■ **Task statement**
Which lines below fall between the one containing "Cross Section Calculations" and the one containing "cross section of"? Repeat them exactly, counting both of those lines, and add nothing else.

Records from a data collection
* * * *
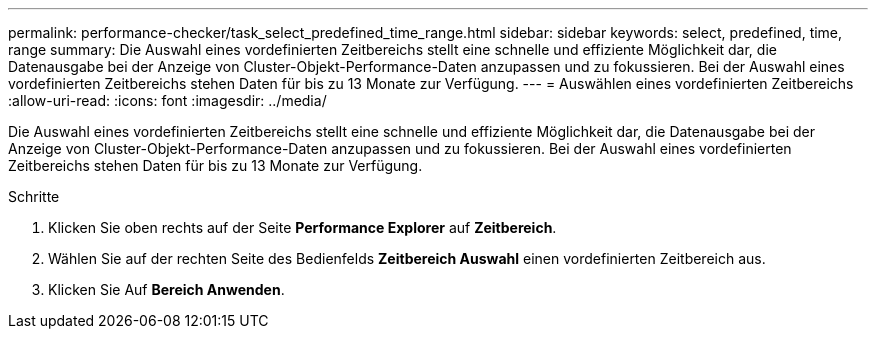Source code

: ---
permalink: performance-checker/task_select_predefined_time_range.html 
sidebar: sidebar 
keywords: select, predefined, time, range 
summary: Die Auswahl eines vordefinierten Zeitbereichs stellt eine schnelle und effiziente Möglichkeit dar, die Datenausgabe bei der Anzeige von Cluster-Objekt-Performance-Daten anzupassen und zu fokussieren. Bei der Auswahl eines vordefinierten Zeitbereichs stehen Daten für bis zu 13 Monate zur Verfügung. 
---
= Auswählen eines vordefinierten Zeitbereichs
:allow-uri-read: 
:icons: font
:imagesdir: ../media/


[role="lead"]
Die Auswahl eines vordefinierten Zeitbereichs stellt eine schnelle und effiziente Möglichkeit dar, die Datenausgabe bei der Anzeige von Cluster-Objekt-Performance-Daten anzupassen und zu fokussieren. Bei der Auswahl eines vordefinierten Zeitbereichs stehen Daten für bis zu 13 Monate zur Verfügung.

.Schritte
. Klicken Sie oben rechts auf der Seite *Performance Explorer* auf *Zeitbereich*.
. Wählen Sie auf der rechten Seite des Bedienfelds *Zeitbereich Auswahl* einen vordefinierten Zeitbereich aus.
. Klicken Sie Auf *Bereich Anwenden*.

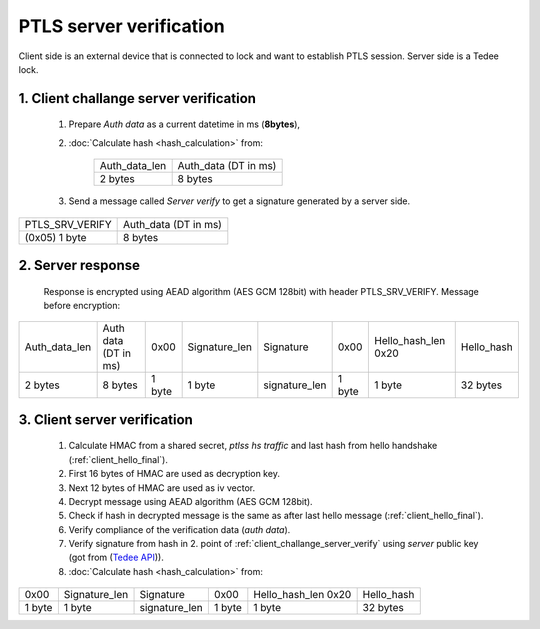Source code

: PTLS server verification
========================

Client side is an external device that is connected to lock and want to establish PTLS session.
Server side is a Tedee lock.

.. _client_challange_server_verify:

1. Client challange server verification
---------------------------------------

    #. Prepare *Auth data* as a current datetime in ms (**8bytes**),
    #. :doc:`Calculate hash <hash_calculation>` from:

        +-----------------+----------------------+
        | Auth_data_len   | Auth_data (DT in ms) |
        +-----------------+----------------------+
        | 2 bytes         | 8 bytes              |
        +-----------------+----------------------+

    3. Send a message called *Server verify* to get a signature generated by a server side.
    
+-----------------+----------------------+
| PTLS_SRV_VERIFY | Auth_data (DT in ms) |
+-----------------+----------------------+
| (0x05) 1 byte   | 8 bytes              |
+-----------------+----------------------+

.. _server_response:

2. Server response
------------------

    Response is encrypted using AEAD algorithm (AES GCM 128bit) with header PTLS_SRV_VERIFY.
    Message before encryption:

+-----------------+----------------------+--------+---------------+---------------+--------+---------------------+------------+
| Auth_data_len   | Auth data (DT in ms) | 0x00   | Signature_len | Signature     | 0x00   | Hello_hash_len 0x20 | Hello_hash |
+-----------------+----------------------+--------+---------------+---------------+--------+---------------------+------------+
| 2 bytes         | 8 bytes              | 1 byte | 1 byte        | signature_len | 1 byte | 1 byte              | 32 bytes   |
+-----------------+----------------------+--------+---------------+---------------+--------+---------------------+------------+

.. _client_server_verification:

3. Client server verification
-----------------------------

    #. Calculate HMAC from a shared secret, *ptlss hs traffic* and last hash from hello handshake (:ref:`client_hello_final`).
    #. First 16 bytes of HMAC are used as decryption key.
    #. Next 12 bytes of HMAC are used as iv vector.
    #. Decrypt message using AEAD algorithm (AES GCM 128bit).
    #. Check if hash in decrypted message is the same as after last hello message (:ref:`client_hello_final`).
    #. Verify compliance of the verification data (*auth data*).
    #. Verify signature from hash in 2. point of :ref:`client_challange_server_verify` using *server* public key (got from (`Tedee API <https://tedee-tedee-api-doc.readthedocs-hosted.com/en/latest/howtos/connect-device-via-ble.html#step-3-get-certificate-for-mobile-device>`_)).
    #. :doc:`Calculate hash <hash_calculation>` from:
    
+--------+---------------+---------------+--------+---------------------+------------+
| 0x00   | Signature_len | Signature     | 0x00   | Hello_hash_len 0x20 | Hello_hash |
+--------+---------------+---------------+--------+---------------------+------------+
| 1 byte | 1 byte        | signature_len | 1 byte | 1 byte              | 32 bytes   |
+--------+---------------+---------------+--------+---------------------+------------+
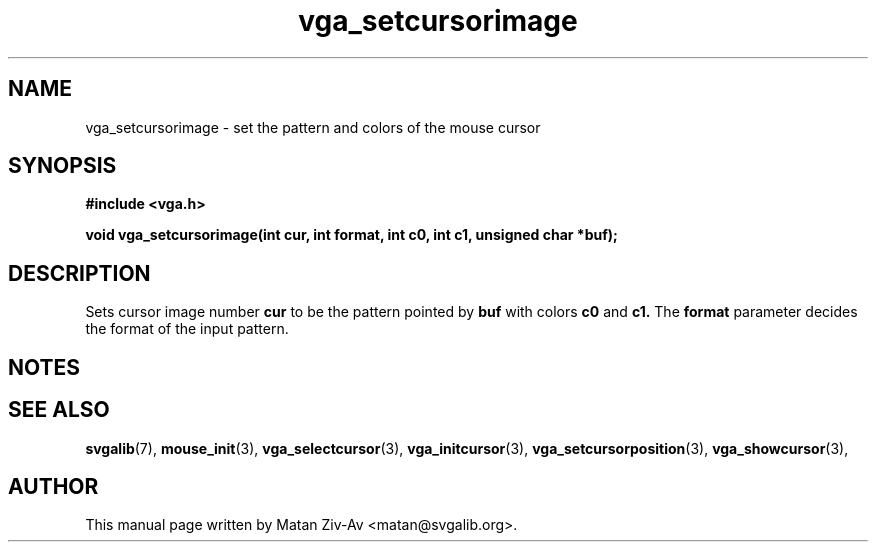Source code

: .TH vga_setcursorimage 3 "23 June 2001" "Svgalib (>= 1.9.6)" "Svgalib User Manual"
.SH NAME
vga_setcursorimage \- set the pattern and colors of the mouse cursor 
.SH SYNOPSIS

.B "#include <vga.h>"

.BI "void vga_setcursorimage(int cur, int format, int c0, int c1, unsigned char *buf);"

.SH DESCRIPTION
Sets cursor image number
.B cur
to be the pattern pointed by 
.B buf
with colors
.B c0
and
.B c1.
The 
.B format
parameter decides the format of the input pattern.

.SH NOTES

.SH SEE ALSO

.BR svgalib (7),
.BR mouse_init (3),
.BR vga_selectcursor (3),
.BR vga_initcursor (3),
.BR vga_setcursorposition (3),
.BR vga_showcursor (3),

.SH AUTHOR

This manual page written by Matan Ziv-Av <matan@svgalib.org>.

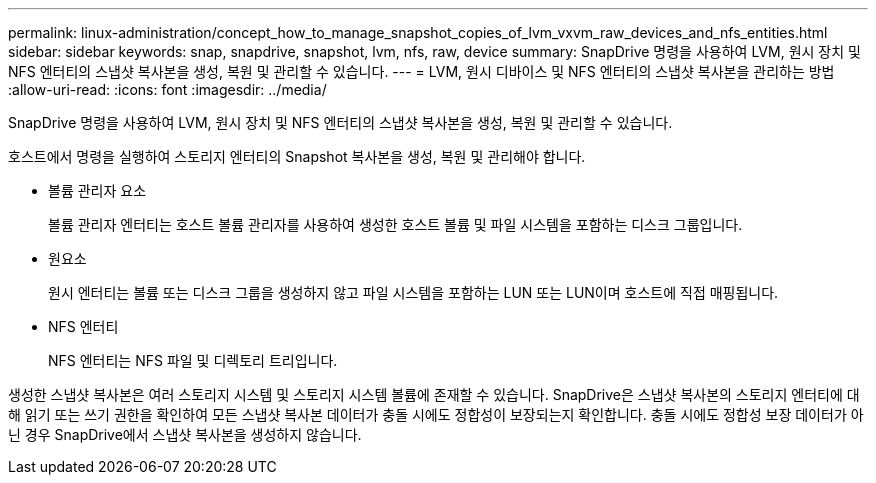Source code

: ---
permalink: linux-administration/concept_how_to_manage_snapshot_copies_of_lvm_vxvm_raw_devices_and_nfs_entities.html 
sidebar: sidebar 
keywords: snap, snapdrive, snapshot, lvm, nfs, raw, device 
summary: SnapDrive 명령을 사용하여 LVM, 원시 장치 및 NFS 엔터티의 스냅샷 복사본을 생성, 복원 및 관리할 수 있습니다. 
---
= LVM, 원시 디바이스 및 NFS 엔터티의 스냅샷 복사본을 관리하는 방법
:allow-uri-read: 
:icons: font
:imagesdir: ../media/


[role="lead"]
SnapDrive 명령을 사용하여 LVM, 원시 장치 및 NFS 엔터티의 스냅샷 복사본을 생성, 복원 및 관리할 수 있습니다.

호스트에서 명령을 실행하여 스토리지 엔터티의 Snapshot 복사본을 생성, 복원 및 관리해야 합니다.

* 볼륨 관리자 요소
+
볼륨 관리자 엔터티는 호스트 볼륨 관리자를 사용하여 생성한 호스트 볼륨 및 파일 시스템을 포함하는 디스크 그룹입니다.

* 원요소
+
원시 엔터티는 볼륨 또는 디스크 그룹을 생성하지 않고 파일 시스템을 포함하는 LUN 또는 LUN이며 호스트에 직접 매핑됩니다.

* NFS 엔터티
+
NFS 엔터티는 NFS 파일 및 디렉토리 트리입니다.



생성한 스냅샷 복사본은 여러 스토리지 시스템 및 스토리지 시스템 볼륨에 존재할 수 있습니다. SnapDrive은 스냅샷 복사본의 스토리지 엔터티에 대해 읽기 또는 쓰기 권한을 확인하여 모든 스냅샷 복사본 데이터가 충돌 시에도 정합성이 보장되는지 확인합니다. 충돌 시에도 정합성 보장 데이터가 아닌 경우 SnapDrive에서 스냅샷 복사본을 생성하지 않습니다.
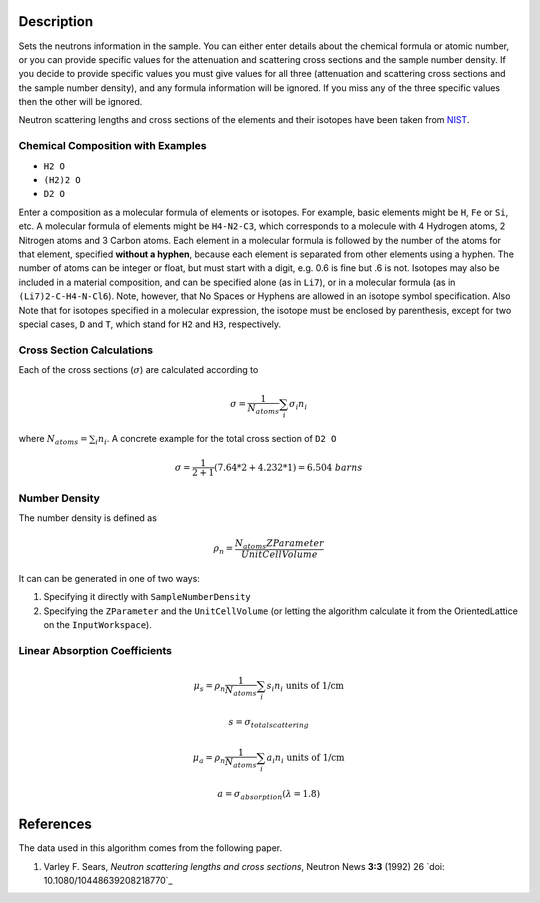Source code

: .. algorithm::

.. summary::

.. alias::

.. properties::

Description
-----------

Sets the neutrons information in the sample. You can either enter
details about the chemical formula or atomic number, or you can provide
specific values for the attenuation and scattering cross sections and
the sample number density. If you decide to provide specific values you
must give values for all three (attenuation and scattering cross
sections and the sample number density), and any formula information
will be ignored. If you miss any of the three specific values then the
other will be ignored.

Neutron scattering lengths and cross sections of the elements and their
isotopes have been taken from
`NIST <http://www.ncnr.nist.gov/resources/n-lengths/list.html>`__.

Chemical Composition with Examples
##################################
- ``H2 O``
- ``(H2)2 O``
- ``D2 O``

Enter a composition as a molecular formula of elements or isotopes. 
For example, basic elements might be ``H``, ``Fe`` or ``Si``, etc. 
A molecular formula of elements might be ``H4-N2-C3``, which 
corresponds to a molecule with 4 Hydrogen atoms, 2 Nitrogen atoms and 
3 Carbon atoms.  Each element in a molecular formula is followed by 
the number of the atoms for that element, specified **without a hyphen**, 
because each element is separated from other elements using a hyphen.
The number of atoms can be integer or float, but must start with a 
digit, e.g. 0.6 is fine but .6 is not. Isotopes may also be included 
in a material composition, and can be specified alone (as in ``Li7``), 
or in a molecular formula (as in ``(Li7)2-C-H4-N-Cl6``).  Note, however, 
that No Spaces or Hyphens are allowed in an isotope symbol specification.
Also Note that for isotopes specified in a molecular expression, the 
isotope must be enclosed by parenthesis, except for two special cases, 
``D`` and ``T``, which stand for ``H2`` and ``H3``, respectively.

Cross Section Calculations
##########################

Each of the cross sections (:math:`\sigma`) are calculated according to

.. math:: \sigma = \frac{1}{N_{atoms}}\sum_{i}\sigma_{i}n_{i}

where :math:`N_{atoms} = \sum_{i}n_{i}`. A concrete example for the total
cross section of ``D2 O``

.. math:: \sigma = \frac{1}{2+1}\left( 7.64*2 + 4.232*1\right) = 6.504\ barns

Number Density
##############

The number density is defined as

.. math:: \rho_n = \frac{N_{atoms}ZParameter}{UnitCellVolume}

It can can be generated in one of two ways:

1. Specifying it directly with ``SampleNumberDensity``
2. Specifying the ``ZParameter`` and the ``UnitCellVolume`` (or letting
   the algorithm calculate it from the OrientedLattice on the 
   ``InputWorkspace``).
   
Linear Absorption Coefficients
##############################

.. math:: \mu_s = \rho_n \frac{1}{N_{atoms}}\sum_{i}s_{i}n_{i} \text{ units of 1/cm}
.. math:: s = \sigma_{total scattering}
.. math:: \mu_a = \rho_n \frac{1}{N_{atoms}}\sum_{i}a_{i}n_{i} \text{ units of 1/cm}
.. math:: a = \sigma_{absorption} (\lambda=1.8)

References
----------

The data used in this algorithm comes from the following paper.

#. Varley F. Sears, *Neutron scattering lengths and cross sections*, Neutron News **3:3** (1992) 26
   `doi: 10.1080/10448639208218770`_

      
.. categories::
* * * *
■ **Exercise response**
Cross Section Calculations
##########################

Each of the cross sections (:math:`\sigma`) are calculated according to

.. math:: \sigma = \frac{1}{N_{atoms}}\sum_{i}\sigma_{i}n_{i}

where :math:`N_{atoms} = \sum_{i}n_{i}`. A concrete example for the total
cross section of ``D2 O``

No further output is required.